We're still seven months away from take-off, but I've already spent numerous lunch hours at Barnes and Noble pouring over the books about Orlando (I've even broken down and purchased a couple) Since there are so many wonderful books about the area, I'll be sharing them with you as the months progress. This month, however, I'm featuring a pair of tip-filled books written by Kelly Monaghan - Universal Studios Escape: The Ultimate Guide to the Ultimate Theme Park Adventure and Orlando's Other Theme Parks: What to do When You've Done Disney. Since so much has been written about Disney already, it was great to find these guides to what else to do when you're in that area.

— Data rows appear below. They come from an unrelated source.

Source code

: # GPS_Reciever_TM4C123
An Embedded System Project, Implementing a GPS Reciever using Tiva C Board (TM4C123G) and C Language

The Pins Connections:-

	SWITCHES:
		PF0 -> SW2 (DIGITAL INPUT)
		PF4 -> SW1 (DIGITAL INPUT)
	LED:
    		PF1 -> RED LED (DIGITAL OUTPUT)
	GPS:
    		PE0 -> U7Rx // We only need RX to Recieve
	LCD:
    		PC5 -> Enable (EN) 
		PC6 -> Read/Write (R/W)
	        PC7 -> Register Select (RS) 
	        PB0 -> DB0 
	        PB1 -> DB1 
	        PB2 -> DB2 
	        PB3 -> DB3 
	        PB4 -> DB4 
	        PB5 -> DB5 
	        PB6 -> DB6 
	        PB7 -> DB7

And wow! Is there a lot to do! The last time we were in Florida, I was eight months pregnant with Max, and was told that I wouldn't be allowed on any of the rides at Universal. So I just scratched Universal off of our list (and spent an interesting morning in Gatorland instead). Since I know absolutely nothing about the Universal sites (there are two - Universal Studios and Universal Islands of Adventure), Monaghan's books filled me in on all the amusements, eateries, and attractions - as well as the hot tips (for example, for a limited time Universal is offering "Express Access" for all 2- and 3- day pass holders, boasting "no line, no wait" for some of the most popular attractions) and costs.

Although Universal is a mega-monster quickly approaching Disney proportions, Monaghan's other books point out there are other things to do in the Orlando area. Sure, most of you know about Sea World and Busch Gardens, but have you considered spending time at Olde Town ? This shopping area-amusement park provides small town charm (you can still get a Coke in a returnable bottle!) with modern day pleasures (Jimmy Buffet's original store is still on the premises).

And don't overlook the wild adventures at Gatorland. Part zoo, part roadside attraction, Gatorland is a hokey, gimmicky "payland" for reptiles - and eight year old boys like it better than Disney! A word of warning: don't expect these 'gators to be anything like their docile cousins at your local zoo. It seems as though these guys haven't been fed in weeks, and they're willing to leap at dead fish (sold in bunches of three) held over their domicile. Little children may be a bit frightened, but there is a calming train ride on the premises for a safer tour of the grounds. My children (even those who weren't charmed by the alligator eating habits) enjoyed the morning off from the sensory overload that Disney can be. Head to a water park after a morning here for a mini-vacation-within-a-vacation. (For the seriously domestic, the World of Tupperware is right down the street!)

Click and Go!
I surfed my way onto a great site for parents traveling with children this month. 1000 Tips 4 Travelers is unique because the tips aren't from seasoned travelers or tour guides. They're written by parents themselves (and you're encouraged to leave your own!) My current favorite - printing each of your children business cards with name, address and phone number, which can be given to anyone they meet on vacation that they hope to correspond with in the future. My kids can't wait to hand out their cards (Max is sure Mickey Mouse needs one of his for his Mouska-Roladex!) Check it out!